It’s wild to think that Louella Parsons was initially fired by William Randolph Hearst because he didn’t think movie gossip was interesting or important. This was more than a century ago, the same year that Hearst began his relationship with Marion Davies. By championing Davies in her columns, she drew Hearst’s gratitude, and he established her as a nationwide columnist. She became one of the most important women in the industry at that point, with the power to create and destroy careers. Which she mostly did in ways that kept her boss happy. See also her savaging of Citizen Kane.
In fact, the main reason Hopper moved to Los Angeles from New York was the climate. She had tuberculosis, in those days still considered almost an automatic death sentence. Moving to the Southwestern deserts was seen as the best way to prolong life. (Pasadena, in particular, was very much a health resort in its early days, part of why there’s a law against cemeteries within the city limits.) Hopper started writing movie gossip because it was a topic she could write about in a climate she believed would help sustain her life.

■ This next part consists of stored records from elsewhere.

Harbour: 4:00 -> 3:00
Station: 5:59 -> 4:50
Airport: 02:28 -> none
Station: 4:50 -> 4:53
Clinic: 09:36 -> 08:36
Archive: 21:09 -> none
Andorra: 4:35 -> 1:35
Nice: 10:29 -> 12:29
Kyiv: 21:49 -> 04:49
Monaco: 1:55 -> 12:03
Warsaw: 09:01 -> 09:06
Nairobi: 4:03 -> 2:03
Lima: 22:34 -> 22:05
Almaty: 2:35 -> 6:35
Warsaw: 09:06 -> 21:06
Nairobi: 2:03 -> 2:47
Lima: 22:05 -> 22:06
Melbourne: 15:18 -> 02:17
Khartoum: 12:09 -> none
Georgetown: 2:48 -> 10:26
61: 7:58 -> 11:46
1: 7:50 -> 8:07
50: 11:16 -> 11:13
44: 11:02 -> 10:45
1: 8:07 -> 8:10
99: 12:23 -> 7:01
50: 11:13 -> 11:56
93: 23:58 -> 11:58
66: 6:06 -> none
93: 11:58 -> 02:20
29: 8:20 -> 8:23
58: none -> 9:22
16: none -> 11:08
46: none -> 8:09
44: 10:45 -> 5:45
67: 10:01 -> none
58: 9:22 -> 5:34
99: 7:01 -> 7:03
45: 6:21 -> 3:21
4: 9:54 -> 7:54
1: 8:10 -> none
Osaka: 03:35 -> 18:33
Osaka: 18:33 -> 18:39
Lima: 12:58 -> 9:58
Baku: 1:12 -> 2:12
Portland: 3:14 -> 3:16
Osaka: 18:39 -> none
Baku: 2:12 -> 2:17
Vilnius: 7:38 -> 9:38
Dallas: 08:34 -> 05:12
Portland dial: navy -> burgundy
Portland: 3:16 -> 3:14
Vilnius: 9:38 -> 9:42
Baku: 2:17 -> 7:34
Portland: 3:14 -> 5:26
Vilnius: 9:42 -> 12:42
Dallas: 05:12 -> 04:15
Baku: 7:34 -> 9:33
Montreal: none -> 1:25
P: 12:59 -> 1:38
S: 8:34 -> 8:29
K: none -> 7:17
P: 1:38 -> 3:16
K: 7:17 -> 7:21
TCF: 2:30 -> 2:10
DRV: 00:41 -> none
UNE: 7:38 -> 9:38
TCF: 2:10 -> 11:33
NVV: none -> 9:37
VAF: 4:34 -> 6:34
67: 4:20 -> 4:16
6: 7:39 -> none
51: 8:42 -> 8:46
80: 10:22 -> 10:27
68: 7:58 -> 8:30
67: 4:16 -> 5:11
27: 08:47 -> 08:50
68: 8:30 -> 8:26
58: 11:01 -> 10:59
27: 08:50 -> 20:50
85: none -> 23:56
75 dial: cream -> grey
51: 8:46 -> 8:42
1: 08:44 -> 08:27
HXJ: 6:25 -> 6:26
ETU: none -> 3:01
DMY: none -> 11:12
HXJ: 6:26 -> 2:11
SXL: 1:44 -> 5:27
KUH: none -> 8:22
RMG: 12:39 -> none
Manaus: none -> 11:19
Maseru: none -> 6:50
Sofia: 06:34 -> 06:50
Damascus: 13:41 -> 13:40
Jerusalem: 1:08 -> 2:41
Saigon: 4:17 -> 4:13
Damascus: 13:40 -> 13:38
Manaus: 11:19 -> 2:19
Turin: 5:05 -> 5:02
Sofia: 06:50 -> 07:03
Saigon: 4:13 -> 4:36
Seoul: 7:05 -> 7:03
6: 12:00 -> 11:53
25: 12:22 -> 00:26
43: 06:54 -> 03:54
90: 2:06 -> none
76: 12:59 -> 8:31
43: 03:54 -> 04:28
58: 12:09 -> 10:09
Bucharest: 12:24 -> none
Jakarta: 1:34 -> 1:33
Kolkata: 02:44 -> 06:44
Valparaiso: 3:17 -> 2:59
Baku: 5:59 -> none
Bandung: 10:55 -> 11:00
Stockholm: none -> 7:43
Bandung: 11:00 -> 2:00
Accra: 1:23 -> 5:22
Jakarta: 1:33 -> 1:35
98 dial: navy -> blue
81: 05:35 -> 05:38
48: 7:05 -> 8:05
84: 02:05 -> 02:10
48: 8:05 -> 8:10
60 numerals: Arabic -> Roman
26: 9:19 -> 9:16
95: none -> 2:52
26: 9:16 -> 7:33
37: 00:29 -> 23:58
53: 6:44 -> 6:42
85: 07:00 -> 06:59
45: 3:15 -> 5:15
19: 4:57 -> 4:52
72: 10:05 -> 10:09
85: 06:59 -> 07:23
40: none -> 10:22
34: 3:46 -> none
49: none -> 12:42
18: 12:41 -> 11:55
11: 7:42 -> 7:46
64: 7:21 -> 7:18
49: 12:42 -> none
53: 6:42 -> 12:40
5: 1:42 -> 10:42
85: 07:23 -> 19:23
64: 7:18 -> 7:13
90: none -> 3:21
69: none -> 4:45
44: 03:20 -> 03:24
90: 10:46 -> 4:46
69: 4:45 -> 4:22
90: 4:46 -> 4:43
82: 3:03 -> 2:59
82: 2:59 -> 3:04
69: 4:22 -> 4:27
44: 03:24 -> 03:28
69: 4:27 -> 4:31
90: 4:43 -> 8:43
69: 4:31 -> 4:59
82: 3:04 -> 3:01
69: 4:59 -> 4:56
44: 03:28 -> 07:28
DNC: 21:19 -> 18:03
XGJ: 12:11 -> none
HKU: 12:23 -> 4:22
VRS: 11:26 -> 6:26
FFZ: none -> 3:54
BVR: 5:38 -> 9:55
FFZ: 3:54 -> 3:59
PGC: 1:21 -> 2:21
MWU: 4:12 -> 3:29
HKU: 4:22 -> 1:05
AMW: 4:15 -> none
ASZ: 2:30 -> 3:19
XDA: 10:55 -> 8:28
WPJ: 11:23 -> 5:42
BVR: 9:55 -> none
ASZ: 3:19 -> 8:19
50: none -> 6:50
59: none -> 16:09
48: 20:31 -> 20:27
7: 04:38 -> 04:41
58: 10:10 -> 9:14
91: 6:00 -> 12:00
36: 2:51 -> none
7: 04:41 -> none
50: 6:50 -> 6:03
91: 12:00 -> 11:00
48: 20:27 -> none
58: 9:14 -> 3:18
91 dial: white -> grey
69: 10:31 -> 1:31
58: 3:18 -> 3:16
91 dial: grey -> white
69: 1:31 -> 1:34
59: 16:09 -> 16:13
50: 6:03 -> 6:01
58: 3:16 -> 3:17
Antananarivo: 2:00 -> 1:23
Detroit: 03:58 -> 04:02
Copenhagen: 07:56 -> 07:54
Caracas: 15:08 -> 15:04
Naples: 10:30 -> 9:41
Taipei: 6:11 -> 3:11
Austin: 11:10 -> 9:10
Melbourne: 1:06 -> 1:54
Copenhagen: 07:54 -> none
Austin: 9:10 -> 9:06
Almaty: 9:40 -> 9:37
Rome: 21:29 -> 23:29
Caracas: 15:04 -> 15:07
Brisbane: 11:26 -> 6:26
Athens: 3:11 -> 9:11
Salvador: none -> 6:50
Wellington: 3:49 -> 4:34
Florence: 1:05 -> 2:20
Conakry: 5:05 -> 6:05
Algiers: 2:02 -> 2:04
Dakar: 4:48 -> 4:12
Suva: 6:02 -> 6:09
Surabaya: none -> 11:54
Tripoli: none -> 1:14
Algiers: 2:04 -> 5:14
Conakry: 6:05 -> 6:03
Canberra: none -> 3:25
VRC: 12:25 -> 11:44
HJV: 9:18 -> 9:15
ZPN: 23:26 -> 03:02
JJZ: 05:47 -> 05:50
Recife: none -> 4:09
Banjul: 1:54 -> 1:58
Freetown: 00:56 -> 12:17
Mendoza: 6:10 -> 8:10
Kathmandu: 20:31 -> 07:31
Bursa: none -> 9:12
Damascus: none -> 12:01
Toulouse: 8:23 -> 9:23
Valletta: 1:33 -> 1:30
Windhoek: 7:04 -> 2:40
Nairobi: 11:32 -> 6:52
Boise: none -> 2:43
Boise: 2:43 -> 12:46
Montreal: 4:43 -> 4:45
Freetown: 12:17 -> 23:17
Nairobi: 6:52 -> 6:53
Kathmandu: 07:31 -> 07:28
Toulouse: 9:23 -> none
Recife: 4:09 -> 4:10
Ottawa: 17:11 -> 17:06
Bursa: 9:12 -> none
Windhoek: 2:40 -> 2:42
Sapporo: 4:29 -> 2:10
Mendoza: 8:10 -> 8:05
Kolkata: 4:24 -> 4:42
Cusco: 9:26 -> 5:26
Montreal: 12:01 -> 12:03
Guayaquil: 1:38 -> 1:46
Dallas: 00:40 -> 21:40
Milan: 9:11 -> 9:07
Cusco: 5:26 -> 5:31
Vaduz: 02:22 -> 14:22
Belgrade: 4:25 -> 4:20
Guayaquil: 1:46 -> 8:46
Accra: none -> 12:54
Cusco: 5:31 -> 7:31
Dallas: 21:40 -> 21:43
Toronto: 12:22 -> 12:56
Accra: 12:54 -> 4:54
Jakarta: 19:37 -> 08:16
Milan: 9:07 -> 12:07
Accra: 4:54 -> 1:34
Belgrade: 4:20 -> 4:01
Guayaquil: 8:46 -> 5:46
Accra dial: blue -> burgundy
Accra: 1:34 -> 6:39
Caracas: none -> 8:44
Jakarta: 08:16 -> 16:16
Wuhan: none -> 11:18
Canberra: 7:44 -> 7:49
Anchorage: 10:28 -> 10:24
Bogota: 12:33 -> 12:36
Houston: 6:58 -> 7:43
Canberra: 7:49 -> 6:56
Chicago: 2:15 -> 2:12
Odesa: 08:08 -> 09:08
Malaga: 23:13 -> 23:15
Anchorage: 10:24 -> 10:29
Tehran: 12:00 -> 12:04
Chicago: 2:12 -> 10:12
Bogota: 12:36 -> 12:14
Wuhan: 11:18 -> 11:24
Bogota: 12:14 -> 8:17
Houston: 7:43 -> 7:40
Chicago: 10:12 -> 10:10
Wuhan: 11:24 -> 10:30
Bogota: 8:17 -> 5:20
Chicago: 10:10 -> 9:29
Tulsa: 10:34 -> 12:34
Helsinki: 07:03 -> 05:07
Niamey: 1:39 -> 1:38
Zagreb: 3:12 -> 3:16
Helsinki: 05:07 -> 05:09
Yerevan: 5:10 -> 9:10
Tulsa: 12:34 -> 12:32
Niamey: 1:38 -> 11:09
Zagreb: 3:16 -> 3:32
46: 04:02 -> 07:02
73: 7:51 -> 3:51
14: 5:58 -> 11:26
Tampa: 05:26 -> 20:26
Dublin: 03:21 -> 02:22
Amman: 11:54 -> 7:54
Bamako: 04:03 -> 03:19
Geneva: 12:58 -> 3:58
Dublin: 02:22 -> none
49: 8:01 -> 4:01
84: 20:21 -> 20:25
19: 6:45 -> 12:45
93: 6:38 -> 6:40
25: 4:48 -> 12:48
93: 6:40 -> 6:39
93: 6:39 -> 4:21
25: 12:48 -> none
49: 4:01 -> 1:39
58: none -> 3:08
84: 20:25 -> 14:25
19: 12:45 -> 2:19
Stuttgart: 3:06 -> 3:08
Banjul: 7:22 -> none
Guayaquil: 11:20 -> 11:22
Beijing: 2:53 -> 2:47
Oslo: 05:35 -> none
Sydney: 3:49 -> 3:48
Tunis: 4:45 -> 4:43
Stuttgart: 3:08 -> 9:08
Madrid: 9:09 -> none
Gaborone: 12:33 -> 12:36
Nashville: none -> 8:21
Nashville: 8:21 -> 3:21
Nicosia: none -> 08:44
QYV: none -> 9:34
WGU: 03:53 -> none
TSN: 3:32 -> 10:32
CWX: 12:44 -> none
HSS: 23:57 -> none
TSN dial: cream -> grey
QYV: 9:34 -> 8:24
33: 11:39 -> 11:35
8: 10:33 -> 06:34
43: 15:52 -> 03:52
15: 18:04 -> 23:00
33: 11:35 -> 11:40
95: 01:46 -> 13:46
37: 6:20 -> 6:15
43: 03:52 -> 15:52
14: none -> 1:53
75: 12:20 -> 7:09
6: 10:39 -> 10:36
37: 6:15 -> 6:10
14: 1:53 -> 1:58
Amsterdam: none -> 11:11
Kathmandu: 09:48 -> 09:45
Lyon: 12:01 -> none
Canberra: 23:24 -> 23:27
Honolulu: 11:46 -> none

Horribly, one of the things that really solidified her career was violating the trust of a friend. She actually befriended Mary Pickford. Pickford, in a moment of emotional distress, confided to her friend Louella that she and Douglas Fairbanks were getting a divorce. And, sure, Parsons sat on the news for actual weeks, but when she heard she was about to be scooped, she was the one to release the news to the world. Friendship was all well and good, but she had a job, and she was going to do it. Apparently she basically held Maria Langham hostage in her house to make sure that she, Parsons, would have the scoop on Langham’s divorce from Clark Gable.
For years, she was the undisputed gossip queen of Hollywood. Then Hedda Hopper came along. They were initially allies but quickly became rivals, a relationship delightfully satirized by the Tilda Swinton characters in Hail, Caesar! Parsons deliberately cultivated a goofy air, hoping to make people underestimate her and therefore talk in front of her. But she also hired a few people to gather information for her, and it’s believed to be possible that she had her husband, a urologist, violate patient confidentiality and feed her information.
And, yes, she was on that yacht where Thomas Ince may or may not have been shot. According to some, she was blackmailing Hearst with the knowledge of what actually happened. I don’t know; maybe that’s true. Now, if I were Parsons, I definitely would’ve left that information to be revealed at some point, either after my death or after Hearst’s death or maybe on the hundredth anniversary of that sailing of the Oneida. And if it’s that latter, well, we’ve got two more years to wait.